Low-order Padé approximants effectively satisfy geometric constraints.

High-order approximants can introduce spurious poles and artifacts.

Parameter restrictions ensure physical and mathematical consistency.

Abstract

This study investigates the applicability of Pad\'e approximants in constructing suitable shape functions for traversable wormholes, emphasizing their ability to satisfy essential geometric constraints. By analyzing low-order Pad\'e approximants, we demonstrate their effectiveness in transforming inadequate shape functions into physically consistent candidates, while inherently fulfilling critical criteria such as asymptotic flatness, flare-out conditions, and throat regularity. Specific parameter restrictions are established to ensure compliance with these constraints; for instance, low-order rational approximations help to avoid artificial singularities and maintain asymptotic behavior when derivative conditions at the throat are controlled.

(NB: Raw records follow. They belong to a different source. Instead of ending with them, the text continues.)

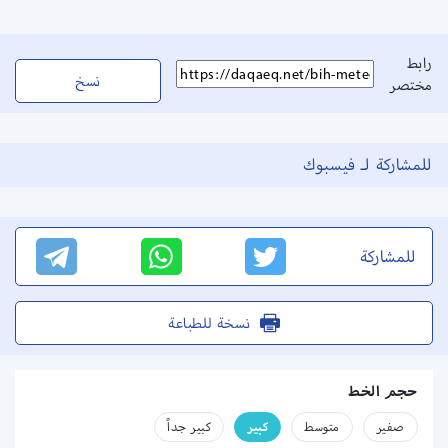
رابط
نسخ
مختصر
للمشاركة لـ فيسبوك
للمشاركة
نسخة للطباعة
حجم الخط
صفير
متوسط
كبير
كبير جداً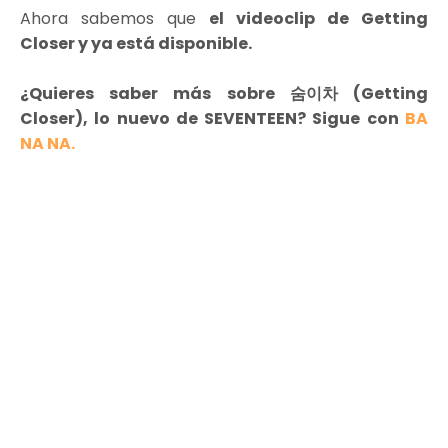
Ahora sabemos que
el videoclip de Getting
Closer y ya está disponible.
¿Quieres saber más sobre 숨이차 (Getting
Closer), lo nuevo de SEVENTEEN? Sigue con
BA
NA NA.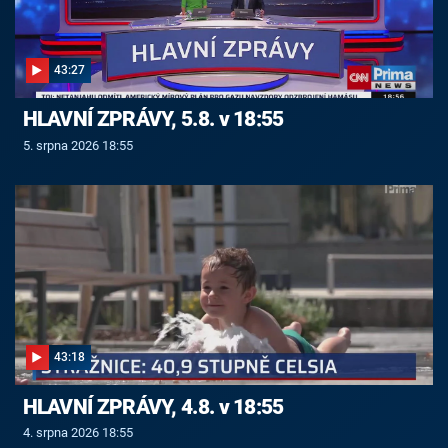
43:27
HLAVNÍ ZPRÁVY, 5.8. v 18:55
5. srpna 2026 18:55
43:18
HLAVNÍ ZPRÁVY, 4.8. v 18:55
4. srpna 2026 18:55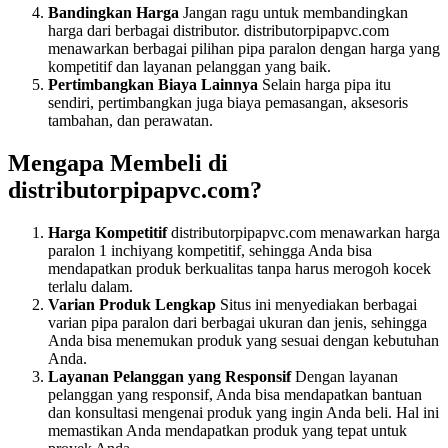
Bandingkan Harga
Jangan ragu untuk membandingkan
harga dari berbagai distributor. distributorpipapvc.com
menawarkan berbagai pilihan pipa paralon dengan harga yang
kompetitif dan layanan pelanggan yang baik.
Pertimbangkan Biaya Lainnya
Selain harga pipa itu
sendiri, pertimbangkan juga biaya pemasangan, aksesoris
tambahan, dan perawatan.
Mengapa Membeli di
distributorpipapvc.com?
Harga Kompetitif
distributorpipapvc.com menawarkan harga
paralon 1 inchiyang kompetitif, sehingga Anda bisa
mendapatkan produk berkualitas tanpa harus merogoh kocek
terlalu dalam.
Varian Produk Lengkap
Situs ini menyediakan berbagai
varian pipa paralon dari berbagai ukuran dan jenis, sehingga
Anda bisa menemukan produk yang sesuai dengan kebutuhan
Anda.
Layanan Pelanggan yang Responsif
Dengan layanan
pelanggan yang responsif, Anda bisa mendapatkan bantuan
dan konsultasi mengenai produk yang ingin Anda beli. Hal ini
memastikan Anda mendapatkan produk yang tepat untuk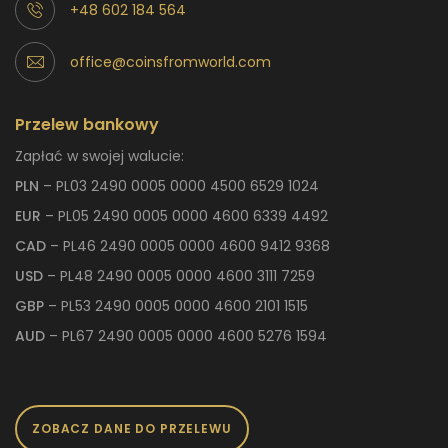
+48 602 184 564
office@coinsfromworld.com
Przelew bankowy
Zapłać w swojej walucie:
PLN
– PL03 2490 0005 0000 4500 6529 1024
EUR
– PL05 2490 0005 0000 4600 6339 4492
CAD
– PL46 2490 0005 0000 4600 9412 9368
USD
– PL48 2490 0005 0000 4600 3111 7259
GBP
– PL53 2490 0005 0000 4600 2101 1515
AUD
– PL67 2490 0005 0000 4600 5276 1594
ZOBACZ DANE DO PRZELEWU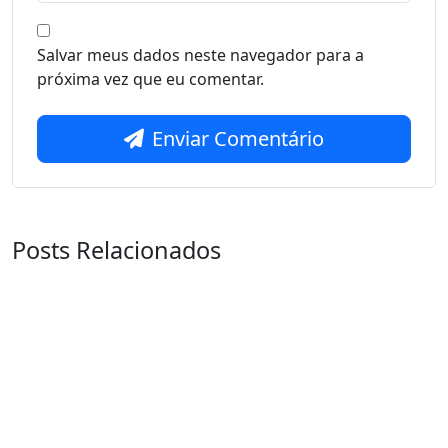
Salvar meus dados neste navegador para a
próxima vez que eu comentar.
Enviar Comentário
Posts Relacionados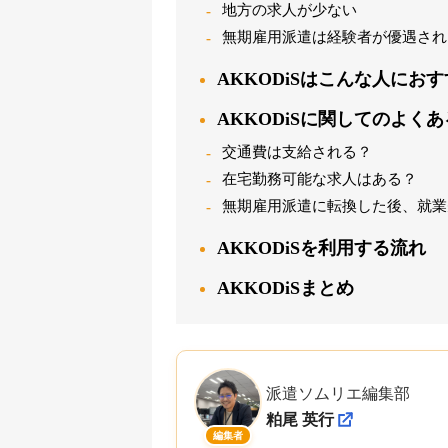
地方の求人が少ない
無期雇用派遣は経験者が優遇され
AKKODiSはこんな人にお
AKKODiSに関してのよくあ
交通費は支給される？
在宅勤務可能な求人はある？
無期雇用派遣に転換した後、就業
AKKODiSを利用する流れ
AKKODiSまとめ
派遣ソムリエ編集部
粕尾 英行
編集者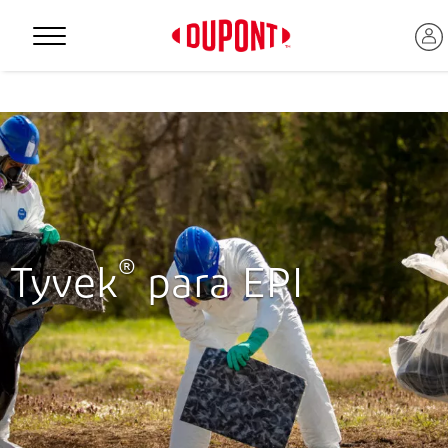
Personal Protection
®
Tyvek
para EPI
™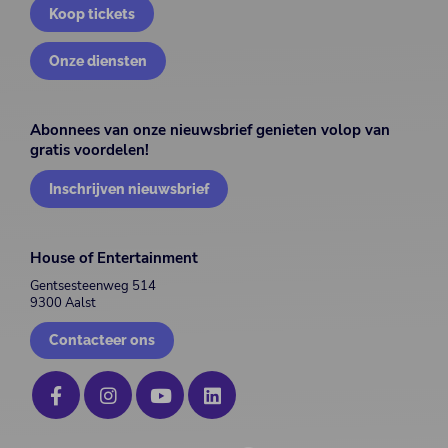
Koop tickets
Onze diensten
Abonnees van onze nieuwsbrief genieten volop van
gratis voordelen!
Inschrijven nieuwsbrief
House of Entertainment
Gentsesteenweg 514
9300 Aalst
Contacteer ons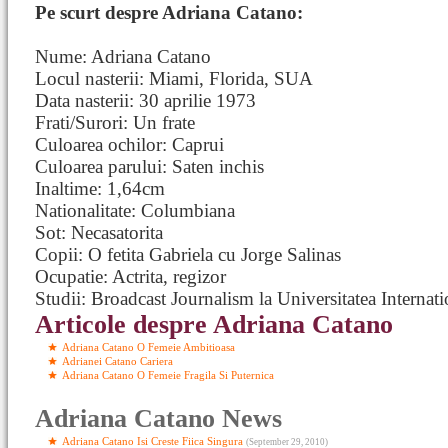
Pe scurt despre Adriana Catano:
Nume: Adriana Catano
Locul nasterii: Miami, Florida, SUA
Data nasterii: 30 aprilie 1973
Frati/Surori: Un frate
Culoarea ochilor: Caprui
Culoarea parului: Saten inchis
Inaltime: 1,64cm
Nationalitate: Columbiana
Sot: Necasatorita
Copii: O fetita Gabriela cu Jorge Salinas
Ocupatie: Actrita, regizor
Studii: Broadcast Journalism la Universitatea Internati
Articole despre Adriana Catano
Adriana Catano O Femeie Ambitioasa
Adrianei Catano Cariera
Adriana Catano O Femeie Fragila Si Puternica
Adriana Catano News
Adriana Catano Isi Creste Fiica Singura
(September 29, 2010)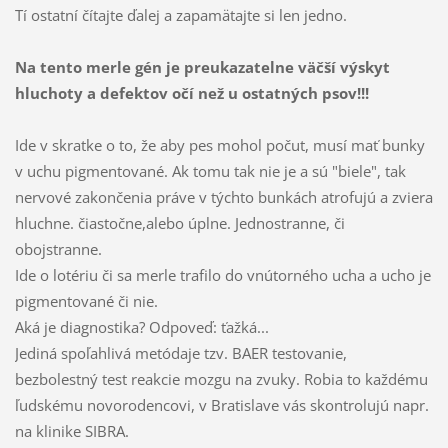
Tí ostatní čítajte ďalej a zapamätajte si len jedno.
Na tento merle gén je preukazatelne väčší výskyt
hluchoty a defektov očí než u ostatných psov!!!
Ide v skratke o to, že aby pes mohol počut, musí mať bunky
v uchu pigmentované. Ak tomu tak nie je a sú "biele", tak
nervové zakončenia práve v týchto bunkách atrofujú a zviera
hluchne. čiastočne,alebo úplne. Jednostranne, či
obojstranne.
Ide o lotériu či sa merle trafilo do vnútorného ucha a ucho je
pigmentované či nie.
Aká je diagnostika? Odpoveď: ťažká...
Jediná spoľahlivá metódaje tzv. BAER testovanie,
bezbolestný test reakcie mozgu na zvuky. Robia to každému
ľudskému novorodencovi,
v Bratislave vás skontrolujú napr.
na klinike SIBRA.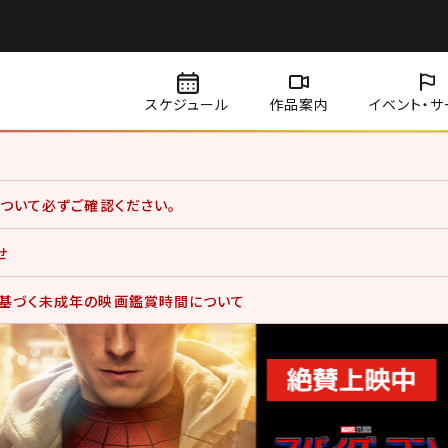
スケジュール
作品案内
イベント・
サ
賞料金、サービスデーについて価格改定を実施いたしました。
ついて必ずご確認ください。
用のお客さま
せ
用状況分析やお客さまの体験を向上させるためにクッキー等を使用していま
になります。詳しくは、サイトポリシーをご覧ください。
一部の番号を廃止致します。
基づく未成年の映画鑑賞時間について
下記のとおりとなりますので、ご確認いただけますようお願い申し上げます
づき、22時以降に終了する作品は18歳未満（高校生以下）の方は保護者の
い
6‐47‐8277（自動音声案内）へお願い致します。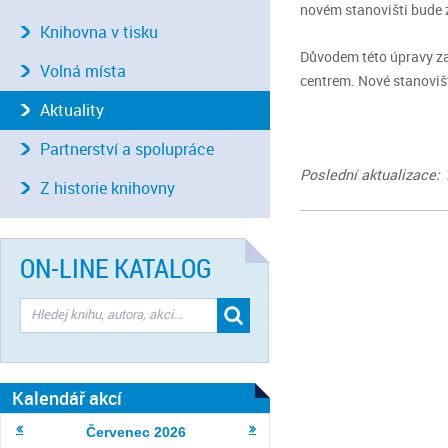
novém stanovišti bude
Knihovna v tisku
Důvodem této úpravy za
Volná místa
centrem. Nové stanoviš
Aktuality
Partnerství a spolupráce
Poslední aktualizace: 
Z historie knihovny
ON-LINE KATALOG
Kalendář akcí
Červenec
2026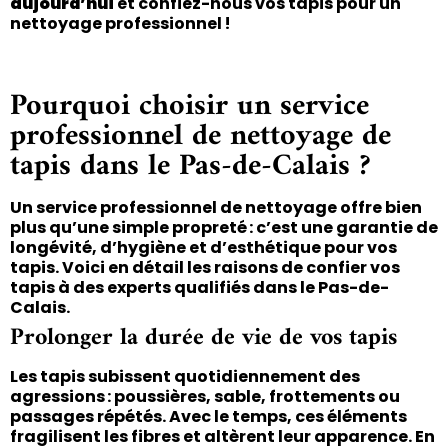
aujourd’hui
et confiez-nous vos tapis pour un
nettoyage professionnel !
Pourquoi choisir un service
professionnel de nettoyage de
tapis dans le Pas-de-Calais ?
Un service professionnel de nettoyage offre bien
plus qu’une simple propreté : c’est une garantie de
longévité, d’hygiène et d’esthétique pour vos
tapis. Voici en détail les raisons de confier vos
tapis à des experts qualifiés dans le Pas-de-
Calais.
Prolonger la durée de vie de vos tapis
Les tapis subissent quotidiennement des
agressions : poussières, sable, frottements ou
passages répétés. Avec le temps, ces éléments
fragilisent les fibres et altèrent leur apparence. En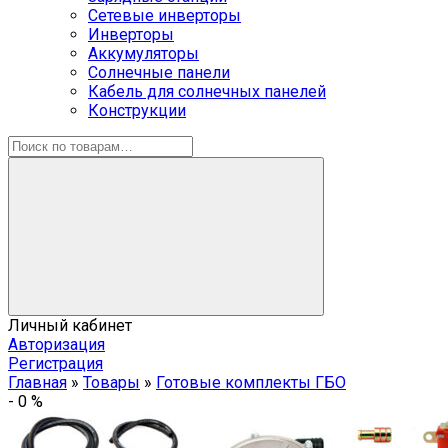
Сетевые инверторы
Инверторы
Аккумуляторы
Солнечные панели
Кабель для солнечных панелей
Конструкции
Личный кабинет
Авторизация
Регистрация
Главная
»
Товары
»
Готовые комплекты ГБО
-
0
%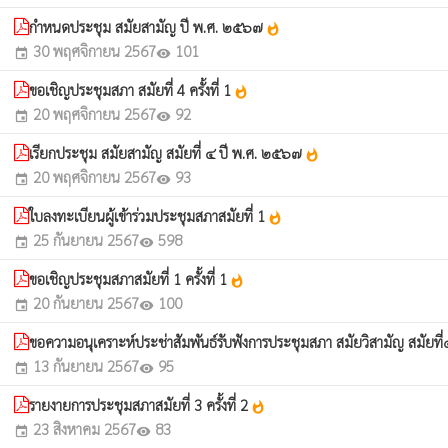
กำหนดประชุม สมัยสามัญ ปี พ.ศ. ๒๕๖๗
whatshot
30 พฤศจิกายน 2567
101
event
visibility
ขอเชิญประชุมสภา สมัยที่ 4 ครั้งที่ 1
whatshot
20 พฤศจิกายน 2567
92
event
visibility
เรียกประชุม สมัยสามัญ สมัยที่ ๔ ปี พ.ศ. ๒๕๖๗
whatshot
20 พฤศจิกายน 2567
93
event
visibility
ใบลงทะเบียนผู้เข้าร่วมประชุมสภาสมัยที่ 1
whatshot
25 กันยายน 2567
598
event
visibility
ขอเชิญประชุมสภาสมัยที่ 1 ครั้งที่ 1
whatshot
20 กันยายน 2567
100
event
visibility
ขอความอนุเคราะห์ประช่าสัมพันธ์รับฟังการประชุมสภา สมัยวิสามัญ สมัยท
13 กันยายน 2567
95
event
visibility
รายงายการประชุมสภาสมัยที่ 3 ครั้งที่ 2
whatshot
23 สิงหาคม 2567
83
event
visibility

In contrast, high-order Pad\'e approximants introduce challenges, including spurious poles within the physical domain, which disrupt geometric requirements. Our findings highlight that low-order Pad\'e approximants provide a robust framework for simplifying complex shape functions into analytically tractable forms, balancing mathematical flexibility with physical feasibility. This work underscores their potential as a systematic tool in traversable wormhole modeling, while cautioning against unphysical artifacts in higher-order approximations.